* [Short problem]:
Copy out every item below, putting "place" wherever "locality" appears and keeping everything else the same.

---------- Dataset excerpts

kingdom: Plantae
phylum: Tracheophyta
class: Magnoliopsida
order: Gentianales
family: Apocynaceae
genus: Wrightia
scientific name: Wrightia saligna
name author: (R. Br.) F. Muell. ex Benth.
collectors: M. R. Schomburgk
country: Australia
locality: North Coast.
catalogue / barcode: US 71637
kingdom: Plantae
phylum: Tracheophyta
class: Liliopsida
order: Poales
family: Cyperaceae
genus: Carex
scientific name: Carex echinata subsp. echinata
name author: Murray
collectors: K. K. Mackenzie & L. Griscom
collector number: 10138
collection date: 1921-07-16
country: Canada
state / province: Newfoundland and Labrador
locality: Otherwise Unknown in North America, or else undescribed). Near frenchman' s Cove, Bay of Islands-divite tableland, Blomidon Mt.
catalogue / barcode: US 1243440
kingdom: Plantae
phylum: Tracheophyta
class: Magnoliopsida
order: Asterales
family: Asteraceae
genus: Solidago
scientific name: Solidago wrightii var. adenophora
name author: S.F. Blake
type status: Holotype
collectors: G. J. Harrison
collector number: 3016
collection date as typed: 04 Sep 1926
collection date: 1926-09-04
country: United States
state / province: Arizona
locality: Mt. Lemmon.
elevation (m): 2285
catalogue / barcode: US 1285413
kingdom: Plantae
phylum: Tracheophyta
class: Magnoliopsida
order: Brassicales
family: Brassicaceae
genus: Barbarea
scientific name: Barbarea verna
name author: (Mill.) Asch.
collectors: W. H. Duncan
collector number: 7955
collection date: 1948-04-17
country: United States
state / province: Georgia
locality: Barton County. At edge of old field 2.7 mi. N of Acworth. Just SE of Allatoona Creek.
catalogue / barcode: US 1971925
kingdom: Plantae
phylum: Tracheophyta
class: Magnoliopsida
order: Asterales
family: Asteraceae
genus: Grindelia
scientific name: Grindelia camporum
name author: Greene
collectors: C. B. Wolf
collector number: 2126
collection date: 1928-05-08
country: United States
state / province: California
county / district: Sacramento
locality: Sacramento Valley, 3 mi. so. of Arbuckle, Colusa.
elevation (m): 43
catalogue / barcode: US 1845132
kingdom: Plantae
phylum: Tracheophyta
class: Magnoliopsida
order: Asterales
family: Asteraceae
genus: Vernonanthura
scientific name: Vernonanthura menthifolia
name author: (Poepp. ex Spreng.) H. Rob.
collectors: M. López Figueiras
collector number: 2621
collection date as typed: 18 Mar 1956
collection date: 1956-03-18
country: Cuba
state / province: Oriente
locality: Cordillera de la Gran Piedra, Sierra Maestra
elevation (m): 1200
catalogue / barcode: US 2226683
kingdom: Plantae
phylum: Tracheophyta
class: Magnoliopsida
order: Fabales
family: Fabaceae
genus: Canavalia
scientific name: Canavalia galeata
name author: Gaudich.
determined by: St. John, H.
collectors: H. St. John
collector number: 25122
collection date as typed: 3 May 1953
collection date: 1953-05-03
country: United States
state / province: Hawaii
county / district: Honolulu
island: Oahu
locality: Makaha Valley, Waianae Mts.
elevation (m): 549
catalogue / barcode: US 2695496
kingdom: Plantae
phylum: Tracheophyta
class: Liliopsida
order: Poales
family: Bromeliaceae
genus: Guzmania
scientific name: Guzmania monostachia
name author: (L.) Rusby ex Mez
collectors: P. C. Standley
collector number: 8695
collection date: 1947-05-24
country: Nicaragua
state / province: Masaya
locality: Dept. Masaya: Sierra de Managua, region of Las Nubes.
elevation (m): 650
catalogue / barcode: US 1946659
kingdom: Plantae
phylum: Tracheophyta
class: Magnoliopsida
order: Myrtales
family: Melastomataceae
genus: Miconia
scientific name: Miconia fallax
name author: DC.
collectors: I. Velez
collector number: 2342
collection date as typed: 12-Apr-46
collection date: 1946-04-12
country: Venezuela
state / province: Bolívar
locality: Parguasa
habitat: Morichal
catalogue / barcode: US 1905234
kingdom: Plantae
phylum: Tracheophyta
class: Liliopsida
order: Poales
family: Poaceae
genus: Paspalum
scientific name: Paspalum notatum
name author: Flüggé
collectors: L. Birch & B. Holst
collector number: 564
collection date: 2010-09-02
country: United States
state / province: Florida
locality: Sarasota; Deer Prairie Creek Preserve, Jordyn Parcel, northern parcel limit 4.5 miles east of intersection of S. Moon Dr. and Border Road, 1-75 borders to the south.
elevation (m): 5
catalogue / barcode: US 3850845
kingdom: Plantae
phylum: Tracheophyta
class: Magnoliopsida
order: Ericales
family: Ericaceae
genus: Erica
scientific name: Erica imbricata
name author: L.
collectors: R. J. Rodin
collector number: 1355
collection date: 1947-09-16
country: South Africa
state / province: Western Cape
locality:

--------------------

* [Problem solution]:
kingdom: Plantae
phylum: Tracheophyta
class: Magnoliopsida
order: Gentianales
family: Apocynaceae
genus: Wrightia
scientific name: Wrightia saligna
name author: (R. Br.) F. Muell. ex Benth.
collectors: M. R. Schomburgk
country: Australia
place: North Coast.
catalogue / barcode: US 71637
kingdom: Plantae
phylum: Tracheophyta
class: Liliopsida
order: Poales
family: Cyperaceae
genus: Carex
scientific name: Carex echinata subsp. echinata
name author: Murray
collectors: K. K. Mackenzie & L. Griscom
collector number: 10138
collection date: 1921-07-16
country: Canada
state / province: Newfoundland and Labrador
place: Otherwise Unknown in North America, or else undescribed). Near frenchman' s Cove, Bay of Islands-divite tableland, Blomidon Mt.
catalogue / barcode: US 1243440
kingdom: Plantae
phylum: Tracheophyta
class: Magnoliopsida
order: Asterales
family: Asteraceae
genus: Solidago
scientific name: Solidago wrightii var. adenophora
name author: S.F. Blake
type status: Holotype
collectors: G. J. Harrison
collector number: 3016
collection date as typed: 04 Sep 1926
collection date: 1926-09-04
country: United States
state / province: Arizona
place: Mt. Lemmon.
elevation (m): 2285
catalogue / barcode: US 1285413
kingdom: Plantae
phylum: Tracheophyta
class: Magnoliopsida
order: Brassicales
family: Brassicaceae
genus: Barbarea
scientific name: Barbarea verna
name author: (Mill.) Asch.
collectors: W. H. Duncan
collector number: 7955
collection date: 1948-04-17
country: United States
state / province: Georgia
place: Barton County. At edge of old field 2.7 mi. N of Acworth. Just SE of Allatoona Creek.
catalogue / barcode: US 1971925
kingdom: Plantae
phylum: Tracheophyta
class: Magnoliopsida
order: Asterales
family: Asteraceae
genus: Grindelia
scientific name: Grindelia camporum
name author: Greene
collectors: C. B. Wolf
collector number: 2126
collection date: 1928-05-08
country: United States
state / province: California
county / district: Sacramento
place: Sacramento Valley, 3 mi. so. of Arbuckle, Colusa.
elevation (m): 43
catalogue / barcode: US 1845132
kingdom: Plantae
phylum: Tracheophyta
class: Magnoliopsida
order: Asterales
family: Asteraceae
genus: Vernonanthura
scientific name: Vernonanthura menthifolia
name author: (Poepp. ex Spreng.) H. Rob.
collectors: M. López Figueiras
collector number: 2621
collection date as typed: 18 Mar 1956
collection date: 1956-03-18
country: Cuba
state / province: Oriente
place: Cordillera de la Gran Piedra, Sierra Maestra
elevation (m): 1200
catalogue / barcode: US 2226683
kingdom: Plantae
phylum: Tracheophyta
class: Magnoliopsida
order: Fabales
family: Fabaceae
genus: Canavalia
scientific name: Canavalia galeata
name author: Gaudich.
determined by: St. John, H.
collectors: H. St. John
collector number: 25122
collection date as typed: 3 May 1953
collection date: 1953-05-03
country: United States
state / province: Hawaii
county / district: Honolulu
island: Oahu
place: Makaha Valley, Waianae Mts.
elevation (m): 549
catalogue / barcode: US 2695496
kingdom: Plantae
phylum: Tracheophyta
class: Liliopsida
order: Poales
family: Bromeliaceae
genus: Guzmania
scientific name: Guzmania monostachia
name author: (L.) Rusby ex Mez
collectors: P. C. Standley
collector number: 8695
collection date: 1947-05-24
country: Nicaragua
state / province: Masaya
place: Dept. Masaya: Sierra de Managua, region of Las Nubes.
elevation (m): 650
catalogue / barcode: US 1946659
kingdom: Plantae
phylum: Tracheophyta
class: Magnoliopsida
order: Myrtales
family: Melastomataceae
genus: Miconia
scientific name: Miconia fallax
name author: DC.
collectors: I. Velez
collector number: 2342
collection date as typed: 12-Apr-46
collection date: 1946-04-12
country: Venezuela
state / province: Bolívar
place: Parguasa
habitat: Morichal
catalogue / barcode: US 1905234
kingdom: Plantae
phylum: Tracheophyta
class: Liliopsida
order: Poales
family: Poaceae
genus: Paspalum
scientific name: Paspalum notatum
name author: Flüggé
collectors: L. Birch & B. Holst
collector number: 564
collection date: 2010-09-02
country: United States
state / province: Florida
place: Sarasota; Deer Prairie Creek Preserve, Jordyn Parcel, northern parcel limit 4.5 miles east of intersection of S. Moon Dr. and Border Road, 1-75 borders to the south.
elevation (m): 5
catalogue / barcode: US 3850845
kingdom: Plantae
phylum: Tracheophyta
class: Magnoliopsida
order: Ericales
family: Ericaceae
genus: Erica
scientific name: Erica imbricata
name author: L.
collectors: R. J. Rodin
collector number: 1355
collection date: 1947-09-16
country: South Africa
state / province: Western Cape
place:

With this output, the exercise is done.